Ginger Tea May Relieve Hay Fever During Pollen Season
Ginger, also known by its Latin name Zingiber officinale, has a long history of use as medicinal herb. It is perhaps best known for its use as a treatment for stomach problems, but it may also help alleviate a whole host of other health problems. An intriguing study published in April 2015 suggests that ginger might be good for hay fever sufferers during the pollen season as well as for people who suffer from perennial allergic rhinitis. To learn more about the potential of ginger to relieve hay fever symptoms such as sinusitis, sneezing and nasal itching, keep reading.
How Pollen and Other Allergens Cause Allergic Rhinitis
Before we delve into the study that found that ginger might help relieve hay fever symptoms, it is important to understand what hay fever, pollinosis (pollen allergy) and allergic rhinitis are and what triggers them, so here's a quick primer: Hay fever is an allergic inflammation of the nasal airways caused by grass or tree pollens. When caused by other pollens, it can also be called pollinosis, and when caused by other airborne allergens such as dust or animal dander, it is typically referred to as perennial allergic rhinitis. Hay fever, pollinosis and perennial allergic rhinitis occur when an allergen, whether it is pollen, dust or animal dander, is inhaled by an individual with a sensitized immune system. In such individuals, the allergen triggers the production of Immunoglobulin E (IgE) antibodies. These antibodies travel to cells that release histamine, a chemical that causes the typical symptoms associated with hay fever (i.e. sneezing, runny nose, itchy eyes, etc).
Ginger is Good for Hay Fever Patients, Study Suggests
Due to the role IgE plays in allergic reactions, including hay fever, tests that measure the blood levels of IgE are commonly used to diagnose the presence and severity of hay fever and related conditions. In an intriguing study published in Allergic Diseases – New Insights (InTechOpen, April 2015), a group of researchers from Tikrit University College of Medicine, Iraq, studied the effects of ginger capsules on the IgE levels in hay fever and perennial allergic rhinitis patients, with promising results: those who received the ginger capsules had a significant reduction in their IgE levels after just one month of treatment, compared with the control group who received a placebo. After two months, the difference in IgE levels between the two groups was even more drastic.
But the reduced IgE levels are not the only reason why this study implies ginger might be good for hay fever patients and people with other types of allergic rhinitis: after two months of treatment with ginger, the researchers also observed significant improvements in nasal symptoms such as sinusitis, sneezing and nasal itching. Sneezing, for example, decreased in 62% of the patients treated with ginger, but only in 24% of the patients who received the placebo. Sinusitis, which refers to inflammation of the cavities around the nasal passages, improved in 83% of the patients in the ginger group, compared with 22% in the control group. Also nasal itching improved significantly in the ginger group, with 79% of the patients experiencing an improvement (compared with 32% in the control group).

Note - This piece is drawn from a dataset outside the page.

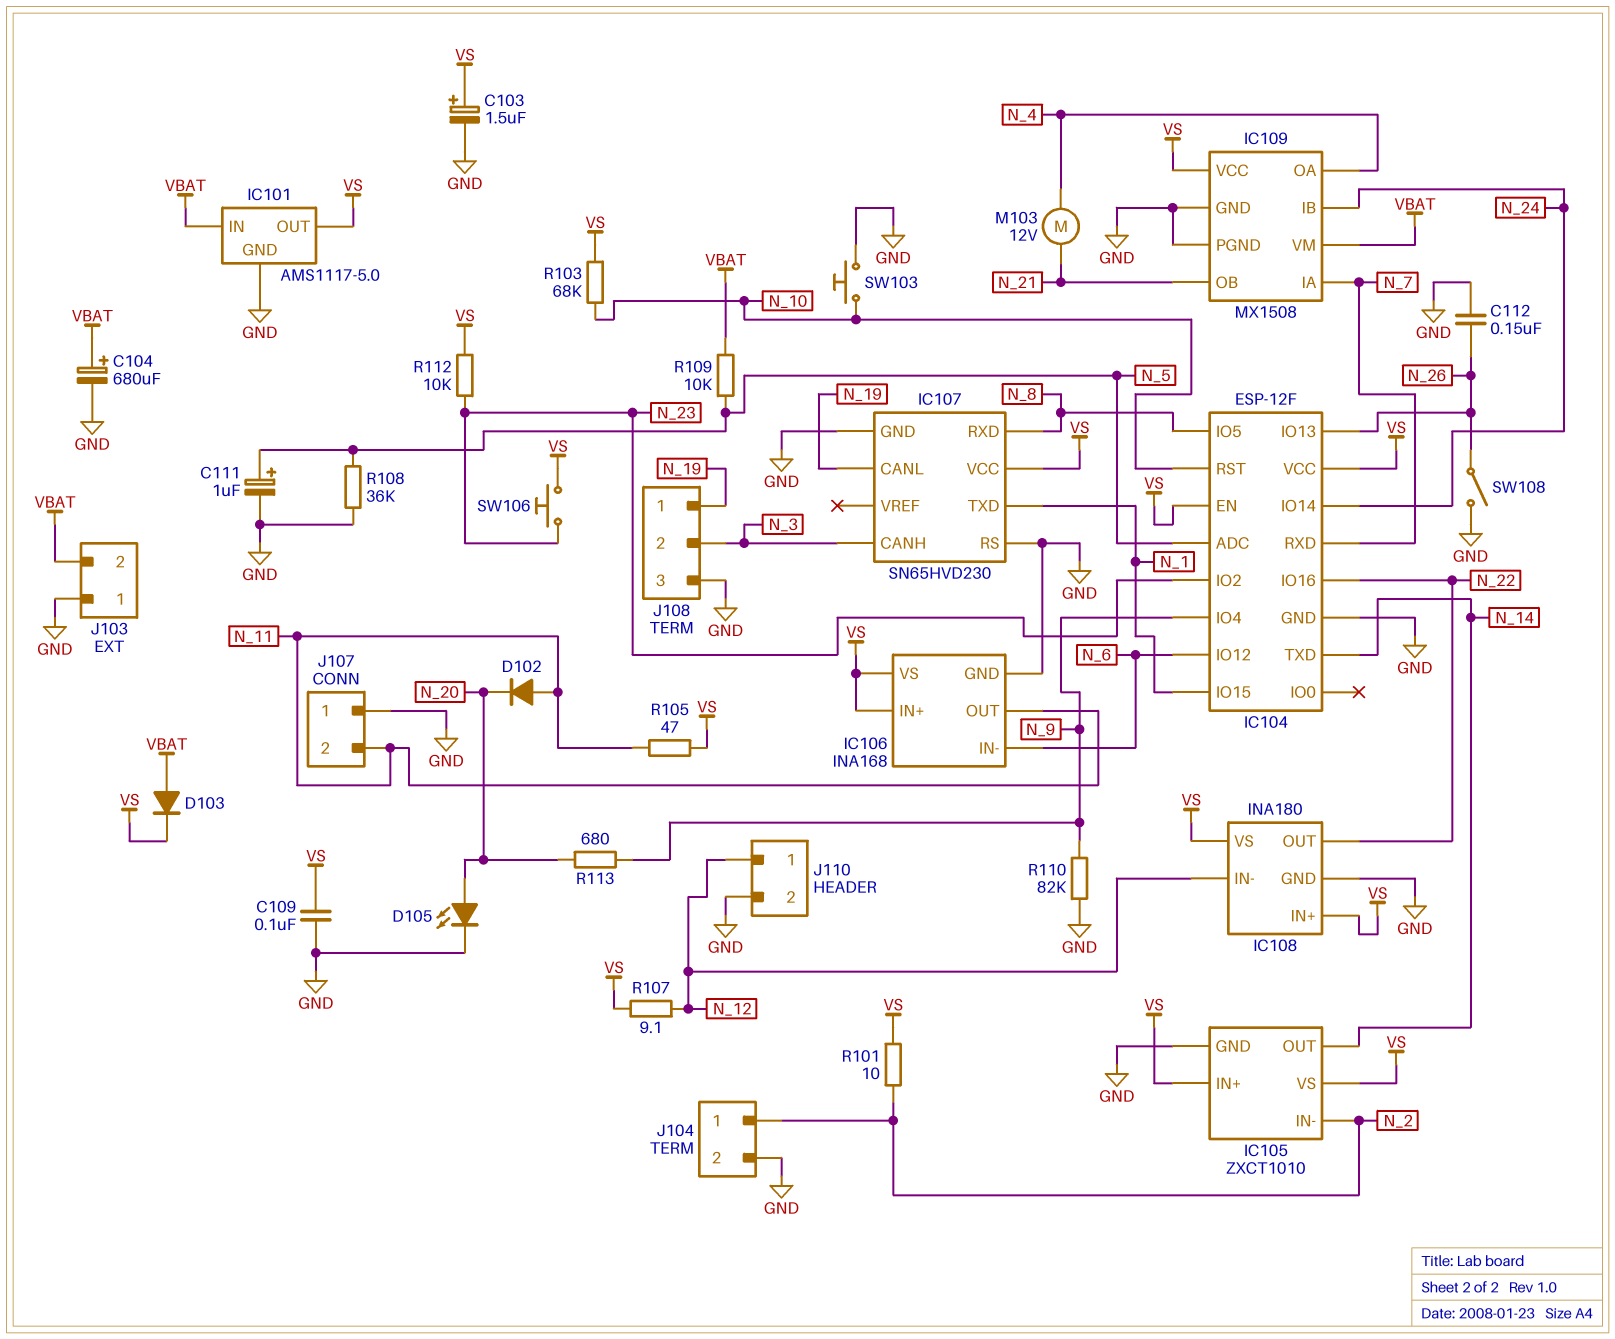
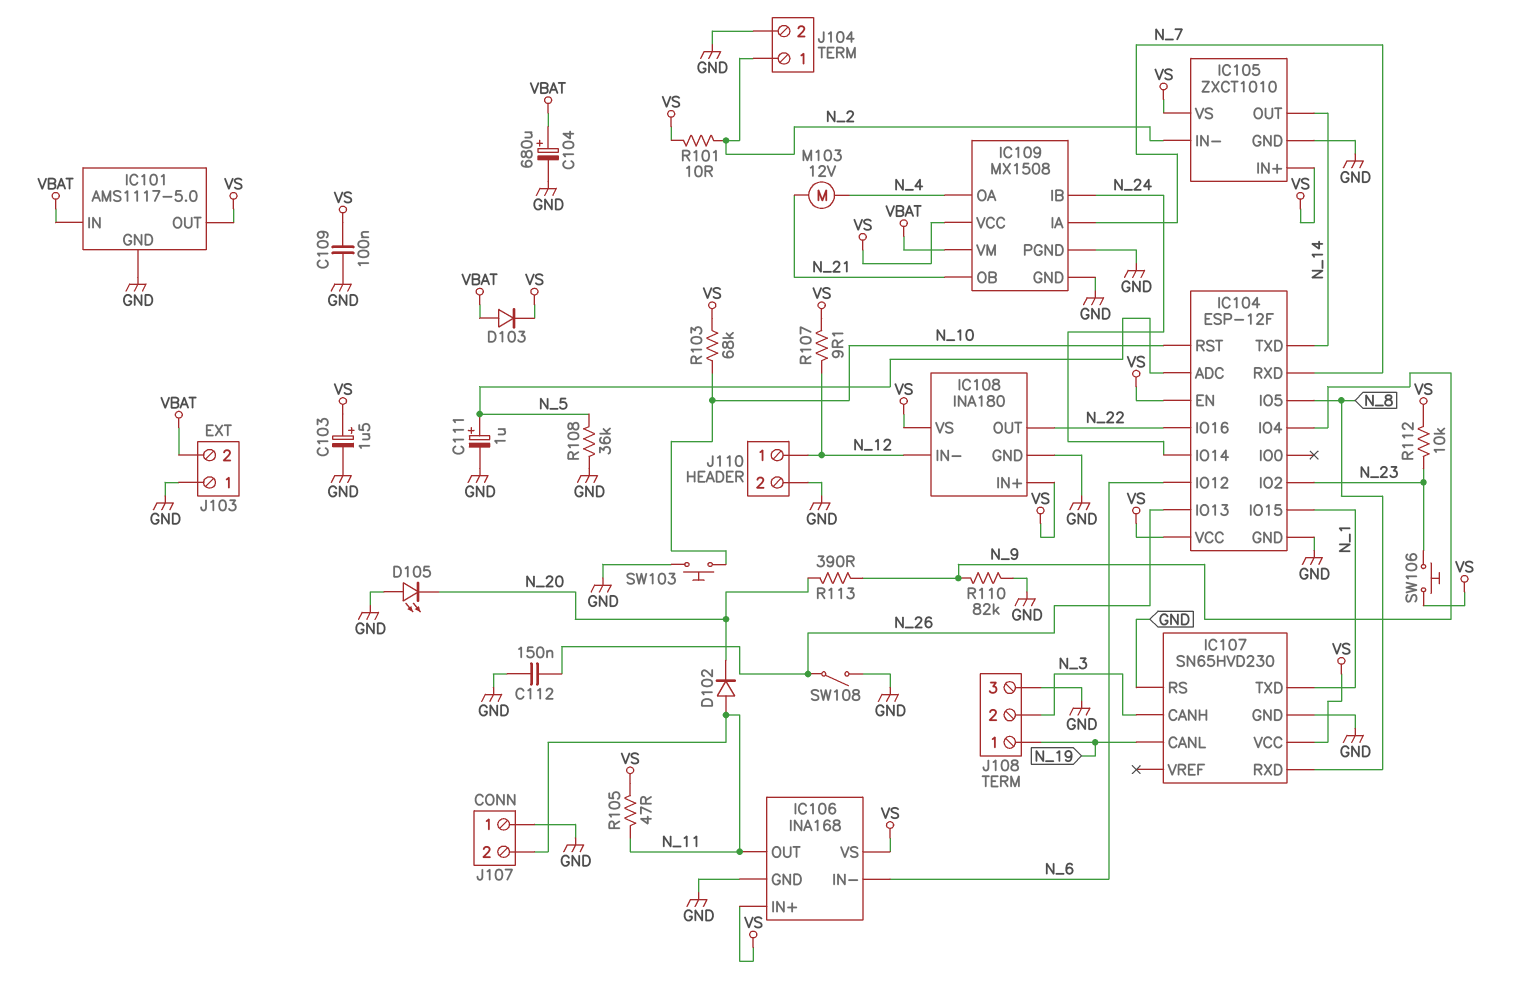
D105: LED (A N_20, K GND) -> LED (A GND, K N_20)
R109: 10k (N_5, VBAT) -> none
R113: 680 (N_9, N_20) -> 390 (N_9, N_20)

How to Use Ginger as a Hay Fever Remedy
Clearly, more research is still needed before we can make definite conclusions about the potential of ginger to treat hay fever and perennial allergic rhinitis. However, if you suffer from hay fever and there is no specific reason why you should avoid ginger (e.g. pregnancy, allergy), why not give ginger a try? There are tons of ginger recipes to help you incorporate this spicy root into your diet, but the easiest way to add it to your diet is probably to consume it in the form of ginger tea. Pre-packaged dry ginger tea is widely available in stores across North America and the UK, but you can also buy it online (you can buy certified organic ginger tea here). Of course, you can also use fresh ginger and make a cup of ginger tea by simply pouring some hot water over sliced or grated ginger root.